Just under 70 per cent of Brits say that the "Instagrammability" of a destination is the primary factor in choosing where to go on holiday. Whether we like it or not, the majority of us are going on holiday, at least partly, to take pictures that will be seen by people back home. And more than half of women airbrush their social media photos before posting them online. The reality of the trip, and more disturbingly, the reality of who we are, just doesn’t seem to be good enough for us. It’s a wonder we even manage to enjoy holidays at all, with such a weight of expectation on the trip and on ourselves just waiting to be unmet.

 

So, should we never post on social media when on holiday? Because then we won’t feel so much pressure to look perfect and to do the holiday perfectly when we go away? Thing is, how can we ever hope to persuade our snap-happy mates not to post pictures of us all constantly when we’re on holiday; somehow always managing to select and post the exact shot in which they look like Michelle Keegan and we look like a pale, dumpy version of Piers Morgan in a wet wig, posing awkwardly like we've just been stung on the vag by a jellyfish?

 

And even if we could persuade our mates to join us in a social-media-exodus when we’re all away on holiday together, could we ever actually convince ourselves to abandon Instagram that completely for two weeks? When we FINALLY have something envy-inducing, "aspirational" and #sorrynotsorry-worthy to post. And when culture today has indoctrinated us with, “pics, or it didn’t happen”.

 

I was away for two weeks with my boyfriend who doesn’t even have Instagram, and who genuinely couldn’t care less about people seeing photos of us away. He’ll Whatsapp photos to family and close friends back home, but posting on Instagram while we’re away couldn’t feel more pointless to him. And I agree with him. It is pointless. And yet I can’t convince myself not to do it.
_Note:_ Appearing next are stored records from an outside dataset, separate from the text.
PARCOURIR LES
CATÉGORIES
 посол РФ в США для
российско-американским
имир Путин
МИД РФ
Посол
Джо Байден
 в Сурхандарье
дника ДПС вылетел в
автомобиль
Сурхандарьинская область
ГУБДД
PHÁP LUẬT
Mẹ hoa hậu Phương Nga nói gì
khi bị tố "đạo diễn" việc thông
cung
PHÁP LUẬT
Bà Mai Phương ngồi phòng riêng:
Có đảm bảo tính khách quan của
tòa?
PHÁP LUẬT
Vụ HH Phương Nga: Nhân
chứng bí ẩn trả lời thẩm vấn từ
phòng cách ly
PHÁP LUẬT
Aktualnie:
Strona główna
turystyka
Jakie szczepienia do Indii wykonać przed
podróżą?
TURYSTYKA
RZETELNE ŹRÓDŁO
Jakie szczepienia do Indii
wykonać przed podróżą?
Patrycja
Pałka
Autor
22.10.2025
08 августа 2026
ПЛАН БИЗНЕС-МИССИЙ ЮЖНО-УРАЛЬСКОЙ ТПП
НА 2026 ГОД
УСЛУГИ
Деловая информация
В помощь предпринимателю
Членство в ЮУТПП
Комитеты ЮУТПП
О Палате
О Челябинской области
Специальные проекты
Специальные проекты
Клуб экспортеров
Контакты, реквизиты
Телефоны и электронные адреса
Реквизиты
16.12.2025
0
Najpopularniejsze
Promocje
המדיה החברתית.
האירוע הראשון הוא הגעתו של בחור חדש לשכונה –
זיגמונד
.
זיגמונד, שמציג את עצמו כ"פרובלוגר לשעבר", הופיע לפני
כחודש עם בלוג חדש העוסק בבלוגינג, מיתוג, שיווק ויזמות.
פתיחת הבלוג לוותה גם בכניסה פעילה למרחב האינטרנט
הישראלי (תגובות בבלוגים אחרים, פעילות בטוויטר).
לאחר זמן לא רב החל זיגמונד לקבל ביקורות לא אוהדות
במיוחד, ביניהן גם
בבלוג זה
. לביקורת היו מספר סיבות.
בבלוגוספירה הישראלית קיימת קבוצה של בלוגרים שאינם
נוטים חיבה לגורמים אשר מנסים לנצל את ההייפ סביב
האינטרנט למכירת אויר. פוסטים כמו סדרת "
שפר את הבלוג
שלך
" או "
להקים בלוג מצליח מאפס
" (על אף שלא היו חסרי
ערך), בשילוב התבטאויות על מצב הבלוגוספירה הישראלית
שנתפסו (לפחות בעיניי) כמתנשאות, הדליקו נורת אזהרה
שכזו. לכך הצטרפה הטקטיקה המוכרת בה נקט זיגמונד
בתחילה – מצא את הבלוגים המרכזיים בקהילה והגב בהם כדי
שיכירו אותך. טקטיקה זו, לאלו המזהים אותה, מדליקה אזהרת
And I don’t know why I can’t. Did I post on Instagram pretty much constantly while we were away? Yes, I did. Was there anyone in particular back home I was posting for, hoping for likes from, hoping would see what we were up to, and what I looked like? No, absolutely not. So why did I do it? I think it might be something much closer to home.

 

It seems bizarre that we fly to the other side of the world, only to think more about what we look like than what we’re looking at. Jacqui Alexander says, hitting the nail on the head,

 

“We have exhausted our global architectural icons – they have been reduced to photogenic backdrops for our selfies. We want to be seen at these sites because they allow our audiences to instantly locate us. But, as cultural experiences, they have become empty and cliched”.

 

The annoying thing is, deciding not to Instagram it won't mean it didn’t happen. It wouldn’t make the experiences any less real, or the memories any less clear. I could even redirect my energies into turning my photos into a physical album when I get home, and keep those memories, quite literally, forever. In fact, forgetting what I owe to Instagram for the two weeks that are supposed to be my holiday away from these exact pressures, could actually mean the holiday happens for me in a far more real way than it ever has before. I'll let you know how I get on.